A Christmas cactus (Schlumbergera truncata) need repotting infrequently, preferring to be slightly root bound. While it's possible to grow a Christmas cactus for years without repotting, moving it to a larger pot periodically will give it room to grow. This frost-tender succulent can grow outdoors in U.S. Department of Agriculture plant hardiness zones 10 through 12 but is usually grown as a houseplant.
Plan to repot Christmas cactus only about once every three years. This will keep the plant slightly root bound, as the Christmas cactus prefers, without causing undue stress. If you're not sure when it was repotted last, you can let the plant tell you when it needs a larger pot. A Christmas cactus that wilts within a few days of watering likely needs repotting.
Size Up Slowly
Use a container no more than 1 inch larger than the current container when you repot a Christmas cactus. Moving any plant from a small container to a much larger one can cause the soil to hold too much water, leading to rot problems. Christmas cactus, being both sensitive to overwatering and preferring a slightly root bound growing environment is particularly susceptible to wet soil in a large pot.
Any pot you use should have drainage holes. The holes allow excess water to run out, minimizing root rot problems. To protect surfaces in your home, set the pot on a saucer and empty out any water that collects in it after watering. Plastic, metal, wood or glazed or unglazed clay containers work well but terra cotta, or unglazed clay is best as it allows air circulation around the roots.
Soil and Season
Repot Christmas cactus in the spring after the winter blooming season. Use well-draining cacti and succulent potting soil. If you don't have cactus soil available, you can use a general-purpose potting soil mixed with an amendment to improve drainage, such as 2 parts potting soil to 1 part vermiculite or sand.

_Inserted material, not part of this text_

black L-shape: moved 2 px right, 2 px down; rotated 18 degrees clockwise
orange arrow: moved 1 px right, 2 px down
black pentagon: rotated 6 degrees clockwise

To repot, pull the Christmas cactus out of its container. Inspect the roots and cut off any that look mushy. Add 1 to 2 inches of potting mix to the bottom of the container and then set the root ball into the pot. Adjust the soil in the bottom until the base of the stem sits level with the lip of the pot. Fill in around the sides with more potting mix. Set the pot in a sink -- or outside if it's warm -- and water until moisture drains out the hole in the bottom of the pot.